Keywords: Diagnosis/Prediction, Radiomics, Gliomas

Motivation: The MGMT promoter is closely associated with the survival period of glioma patients and their response to chemotherapy drug temozolomide. Predicting the promoter status of MGMT accurately pre-operator is crucial for making personalized treatment decisions for glioma patients.

Goal(s): To propose models based on CNNs to predict the MGMT methylation status of gliomas using conventional pre-operative MR images.

Approach: Building three CNNs models based on T2WI, T2-FLAIR, CE-T1WI images, respectively. Fusing features to build the fourth model to predict the MGMT methylation status.

Results: All models can predict the MGMT status effectively and accurately, the fused-feature model has the best diagnostic performance.

Impact: Models based on conventional MRI sequences and VASARI features provide the clinical value for evaluation of molecular typing in gliomas. It is expected to become a practical tool for the non-invasive characterization of gliomas to help the individualized treatment planning.

Introduction

Glioma is the most common malignant primary brain tumor in adults. It is a highly heterogeneous disease with multiple molecular subtypes and different treatment strategies or clinical prognosis[1,2]. O6-Methylguanine-DNA-methyltransferase (MGMT) promoter methylation confers an improved prognosis and treatment response in gliomas. Thus, determining MGMT promoter methylation status is important in predicting survival rate or designing treatment plan[3], but there is no reliable and non-invasive way to achieve this. Therefore, considerable attention has been dedicated to developing image-based diagnostic methods to determine MGMT promoter methylation status. The Convolutional neural network (CNN) is a representative method to exploit high-dimensional numeric information from images by learning relevant features directly from image signal intensities, and it is being studied in great demand in glioma molecular classification[4]. The purpose of the study was to predict the MGMT promoter methylation status of patients with gliomas (grades 2-4) from pre-operative MR images using deep learning approach.

____________________

Check your understanding –
(a) List the three MR image types on which the glioma abstract says separate CNN models were built.
(b) Copy the glioma abstract from "Approach: Building three" to "MGMT methylation status.".
The records have nothing to do with the work on the glioma abstract.

Entries shown –
____________________

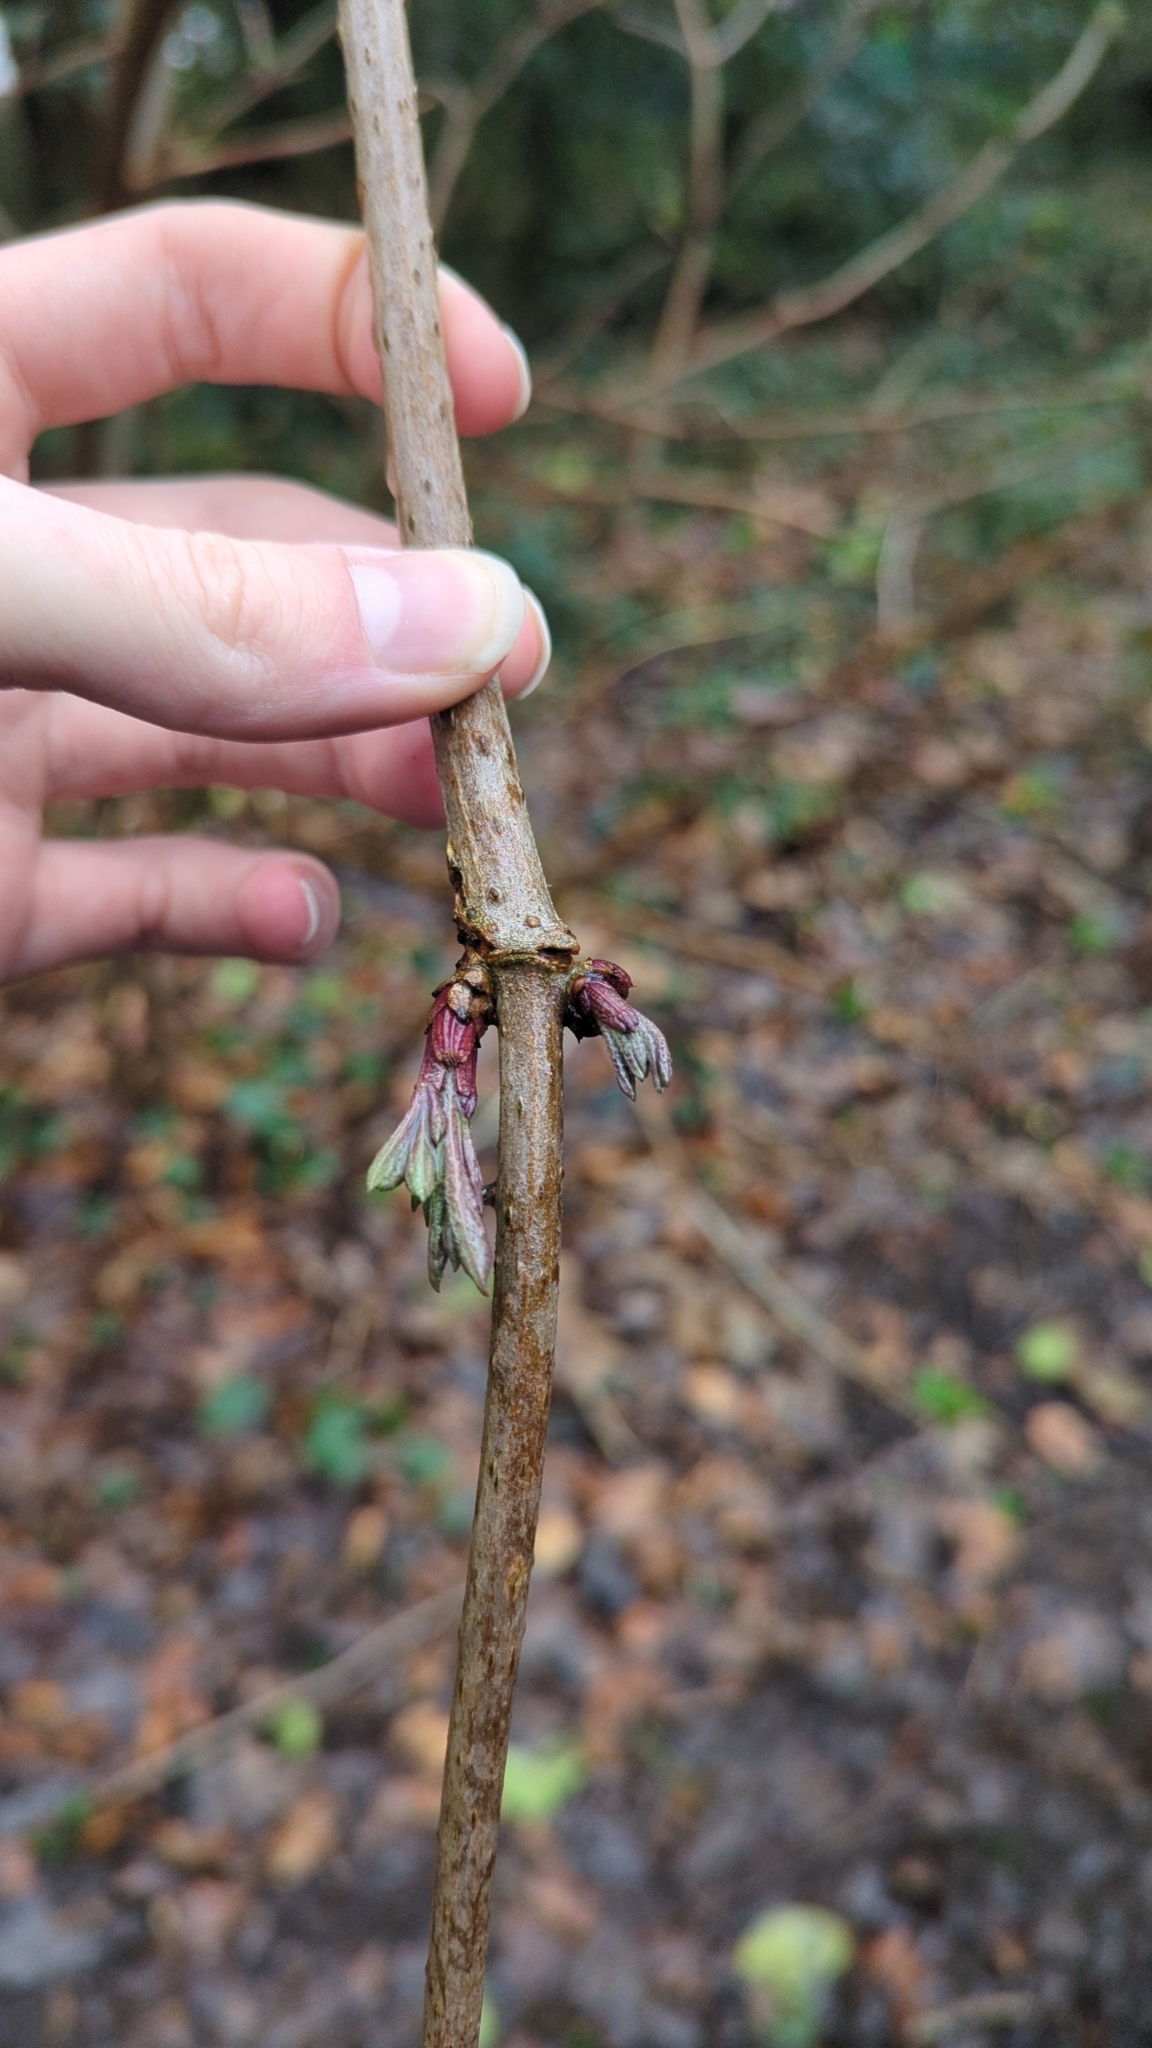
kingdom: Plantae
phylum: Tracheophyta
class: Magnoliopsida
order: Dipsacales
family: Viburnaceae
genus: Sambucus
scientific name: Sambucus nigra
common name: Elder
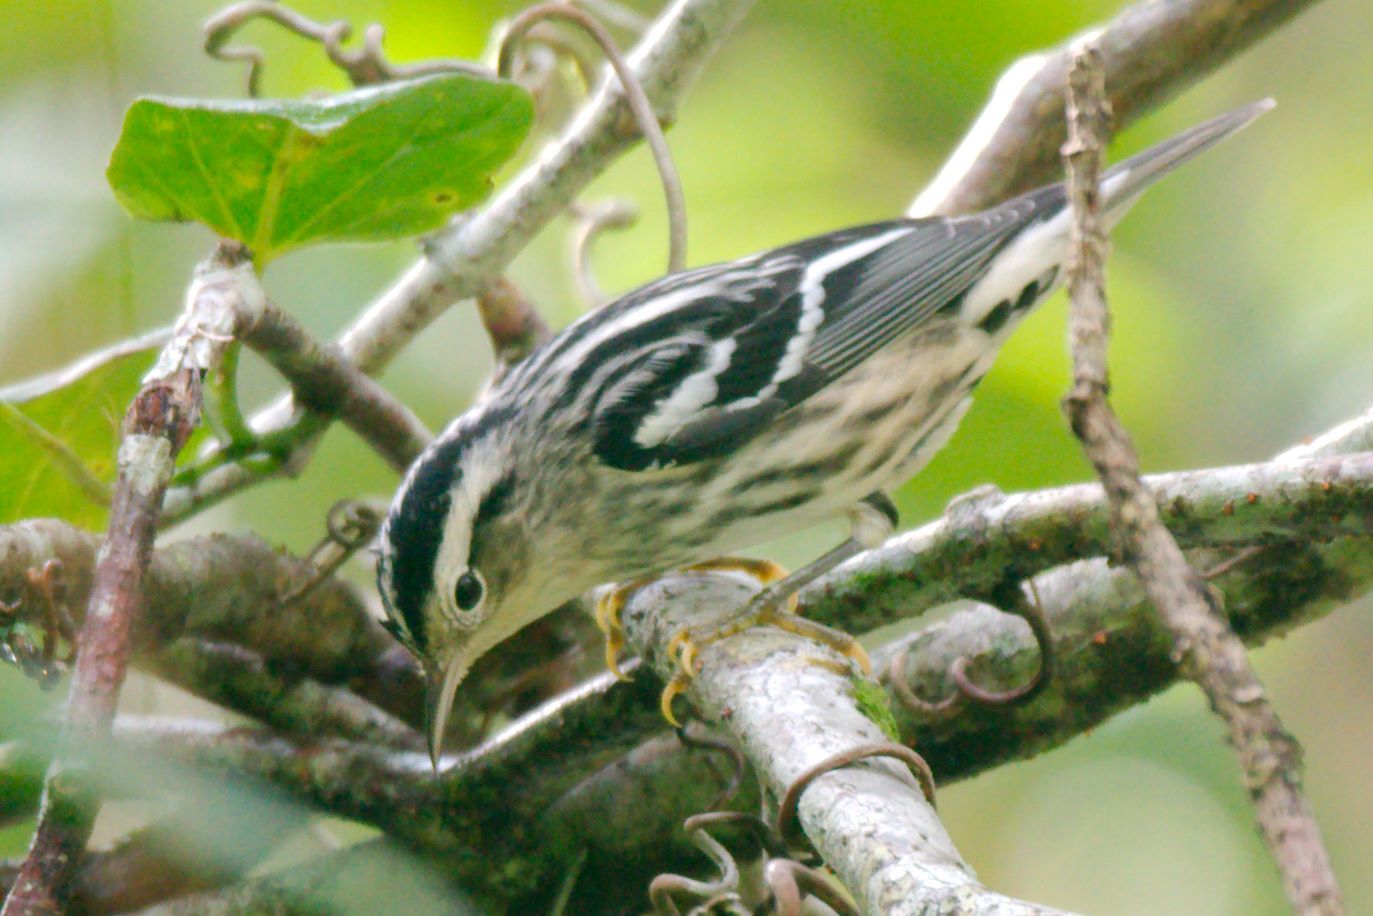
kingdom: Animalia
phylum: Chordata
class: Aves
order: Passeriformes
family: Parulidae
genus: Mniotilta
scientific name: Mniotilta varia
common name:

____________________

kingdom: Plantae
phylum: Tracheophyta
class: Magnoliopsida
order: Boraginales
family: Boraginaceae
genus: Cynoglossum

____________________

Solutions to the tasks –
(a) T2WI, T2-FLAIR, CE-T1WI

(b)
Approach: Building three CNNs models based on T2WI, T2-FLAIR, CE-T1WI images, respectively. Fusing features to build the fourth model to predict the MGMT methylation status.